Where do pictures of the harbour bridge, posters of Thai celebrities cute puppies and fluffy kittens fit in? Apparently, according to Japanese researchers, ‘kawaii’ helps people to get the job done and done better. Interestingly, the 2012 study found that photos of adult cats and dogs improved people’s focus and diligence only slightly. It’s almost as if people have a need to nurture; well, actually, they do.
In some industries and companies, warm and approachable will get the best results which leads to increased professionalism and profits. Of course, in some places if you were caught staring at kittens in order to improve your performance, you’d be out on your ear for time wasting.
Other companies, however, like Netflix, see kitten-staring, chatting about issues and taking whatever time off you fancy as time invested, not wasted. This company sees nurturing and developing its people as the key to its profits. Oddly enough, it seems that giving people a bit of leeway and letting them set their own targets and have a gripe at the boss also works. People at Netflix are also professionals. Hmmm…

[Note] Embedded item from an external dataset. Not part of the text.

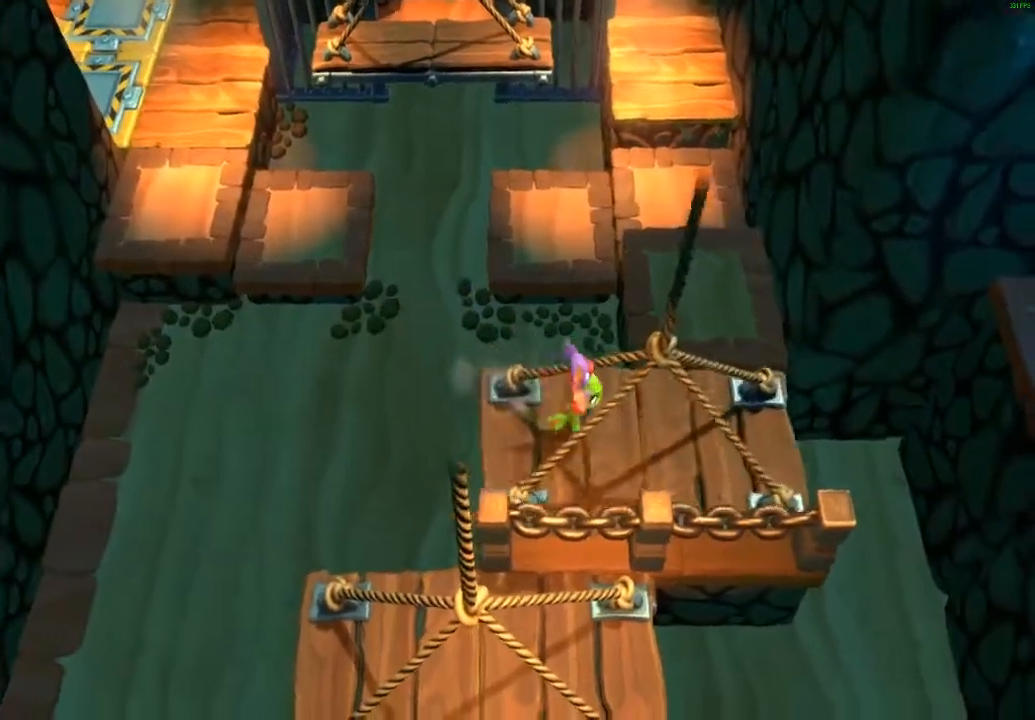
{"buttons": [], "left_stick": "right", "events": []}
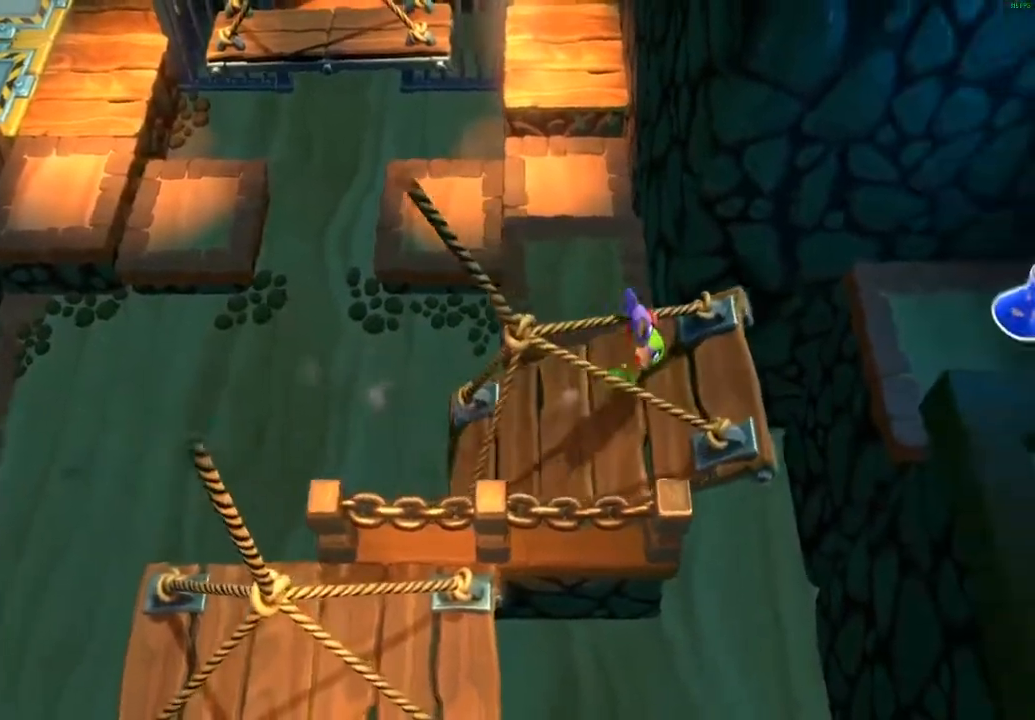
{"buttons": [], "left_stick": "right", "events": [[267, "X", "down"], [417, "X", "up"]]}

Similarly to how a ‘colder’ culture may enforce both internal & external trust and confidence in a financial company, a ‘warmer’ culture should allow for greater exploration of creativity. Artistic based industry; design, marketing, photography, musical, creative, etc, are probably more likely to see an increase in productivity and efficiency in a more relaxed, emotional environment.
As a Director myself, and as I write this article, I’m finding myself analysing my own company; what our culture is and what I’d like it to be. I own a small digital agency in Bangkok, Thailand. As a creative company, I’d like to think we fall more on the warm, approachable side of the scale. That’s definitely the side I’d like to sit on at any rate. We don’t wear suits to the office, we don’t have punch cards, we listen to music, drink way too much coffee and love a good chat.
Can you be warm and professional at the same time? I’d like to think so. We’re fairly relaxed and I’m fine with that for my type of business. Of course, that isn’t to say we don’t have systems and methodology. It isn’t to say we don’t have rules and guidelines and it certainly doesn’t mean we aren’t professional in the business we conduct. In our case, the warmth and approachable vibe we convey is helpful to the type of service we provide. Design and marketing is a personal thing, different to each of our clients and I think we wouldn’t be able to do our job as effectively if we were teetering on the colder ‘professional’ side of the cultural fence.
Where do you find yourself and your business? Is it what you want to portray? Is your company culture the best for your clients and staff?
Ultimately you can take your pick, it seems, because both models work. Be advised however, the larger and older the company, the harder it may be to change that company’s culture. How you may want to appear and act, and how your staff and clients see your business may be two different things.